The Virginian-Pilot
                             THE VIRGINIAN-PILOT 
              Copyright (c) 1997, Landmark Communications, Inc.

DATE: Monday, January 20, 1997              TAG: 9701180022
SECTION: FRONT                   PAGE: A10  EDITION: FINAL 
TYPE: Editorial 
                                            LENGTH:   45 lines

MORE UPSCALE HOUSING FOR DOWNTOWN NORFOLK DREAMS MATTER

More Americans still settle in suburbs than in central cities. But significant numbers of homebuyers and renters opt for the urban scene in pursuit of proximity to workplace and to arts and cultural institutions and other city offerings.

Old Greenwich, Conn.-based developer Arthur Collins caters to the upper-income urban market in the Northeast and the Southeast.

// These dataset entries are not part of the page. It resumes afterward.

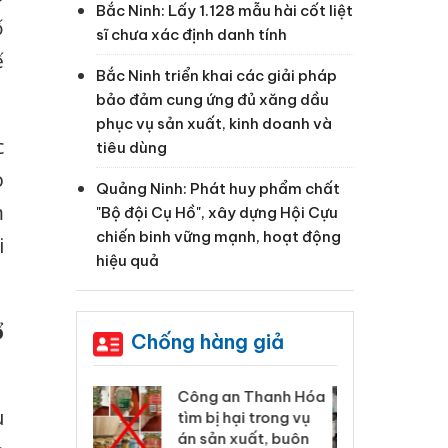
Bắc Ninh: Lấy 1.128 mẫu hài cốt liệt
ố
sĩ chưa xác định danh tính
ế
Bắc Ninh triển khai các giải pháp
bảo đảm cung ứng đủ xăng dầu
phục vụ sản xuất, kinh doanh và
c
tiêu dùng
o
Quảng Ninh: Phát huy phẩm chất
m
"Bộ đội Cụ Hồ", xây dựng Hội Cựu
chiến binh vững mạnh, hoạt động
i
hiệu quả
ổ
Chống hàng giả
 Thanh Hóa
Lào Cai xử lý 83 vụ vi
Cô
u
ại trong vụ
phạm thương mại
tìm
xuất, buôn
trong tháng 7
án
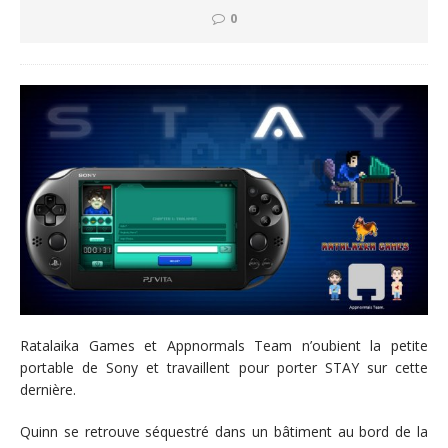
0
Ratalaika Games et Appnormals Team n’oubient la petite
portable de Sony et travaillent pour porter STAY sur cette
dernière.
Quinn se retrouve séquestré dans un bâtiment au bord de la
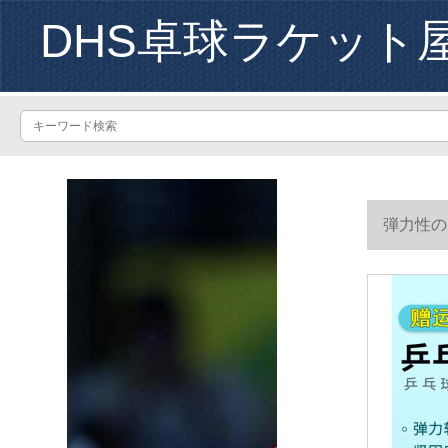
DHS卓球ラケット
弾力性の
って卓球の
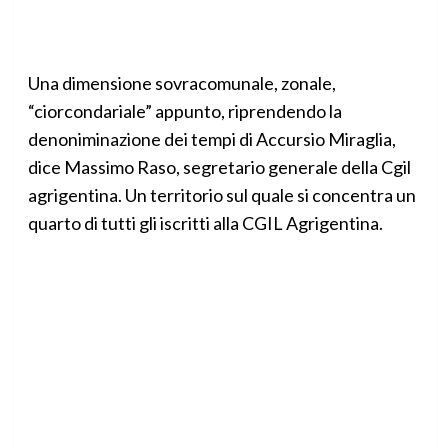
Una dimensione sovracomunale, zonale,
“ciorcondariale” appunto, riprendendo la
denoniminazione dei tempi di Accursio Miraglia,
dice Massimo Raso, segretario generale della Cgil
agrigentina. Un territorio sul quale si concentra un
quarto di tutti gli iscritti alla CGIL Agrigentina.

He has just sealed a bargain with Norfolk Redevelopment and Housing Authority to place 191 upscale dwelling units - 146 apartments, 45 townhouses - between Duke and Boush streets in downtown Norfolk.

The apartments are projected to rent for $850 or more a month; the townhouses, to sell for $185,000 and up.

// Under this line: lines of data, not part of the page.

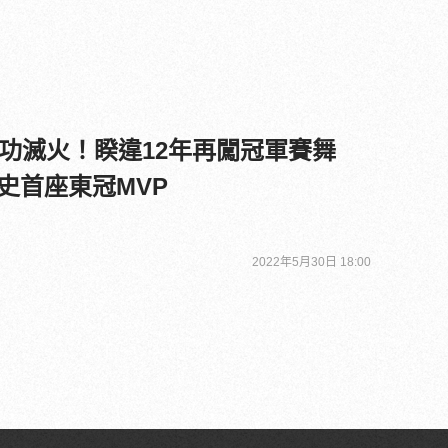
功滅火！睽違12年再闖冠軍賽舞
歷史首座東冠MVP
2022年5月30日 18:00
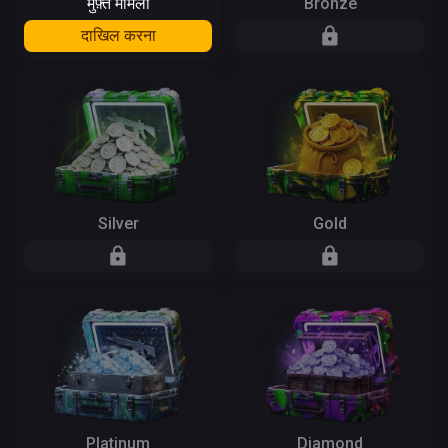
मुफ़्त मामला
Bronze
दाखिल करना
Silver
Gold
Platinum
Diamond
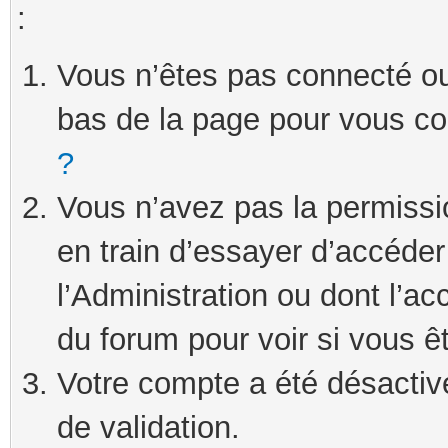
:
Vous n’êtes pas connecté ou 
bas de la page pour vous c
?
Vous n’avez pas la permissi
en train d’essayer d’accéde
l’Administration ou dont l’ac
du forum pour voir si vous ê
Votre compte a été désactivé
de validation.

Collins expects the emerging $300 million MacArthur Center superregional shopping mall to trigger a wave of downtown development; he intends to catch the wave early. His development will link Freemason Harbor alongside the Elizabeth River waterfront with the Granby District east of Boush Street.

Downtown West, as a 1973 redevelopment plan called the area, was for years the site of abandoned piers, empty warehouses and general decay. In keeping with the 1973 plan, townhouses were built along historic, cobblestoned West Freemason Street in 1977. Altogether, 319 dwelling units constitute what is called Freemason Harbor - 42 townhouses and 277 condominiums. Nearly 500 people live in them.

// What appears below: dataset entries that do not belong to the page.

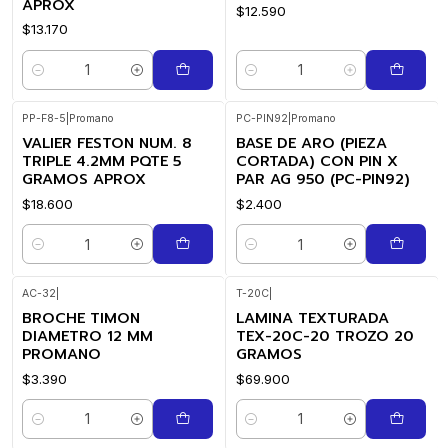
APROX
$12.590
$13.170
Cantidad
Cantidad
PP-F8-5
|
Promano
PC-PIN92
|
Promano
VALIER FESTON NUM. 8
BASE DE ARO (PIEZA
TRIPLE 4.2MM PQTE 5
CORTADA) CON PIN X
GRAMOS APROX
PAR AG 950 (PC-PIN92)
$18.600
$2.400
Cantidad
Cantidad
AC-32
|
T-20C
|
BROCHE TIMON
LAMINA TEXTURADA
DIAMETRO 12 MM
TEX-20C-20 TROZO 20
PROMANO
GRAMOS
$3.390
$69.900
Cantidad
Cantidad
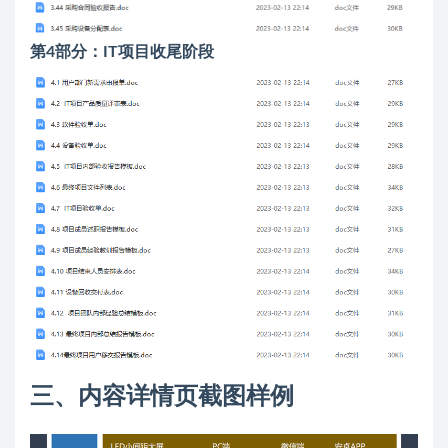
第4部分：IT项目收尾阶段
三、内容详情页截图样例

The $17 million Collins development will boost the population count to nearly 700 and generate $307,000 in real-estate, personal-property, utility and retail-sales taxes. Like the existing units, Collins' housing will make scant demand upon public schools because small children will be scarce.

The future of housing in Norfolk will depend on infill, renewal and upgrades of existing neighborhoods. The Collins development promises to offer a splendid example of how it's done.

Elsewhere in Norfolk, the downtown campus of Tidewater Community College on Granby Street welcomed its first students this month. MacArthur Center's construction is under way. The NRHA land sale to Collins sets the stage for further expansion of downtown's upscale enclave.

The stage is set also for revival of the Granby District, done in by shoppers' and retailers' migration to the suburbs after World War II. Norfolk's half-century-old urban-renewal vision is rapidly being realized.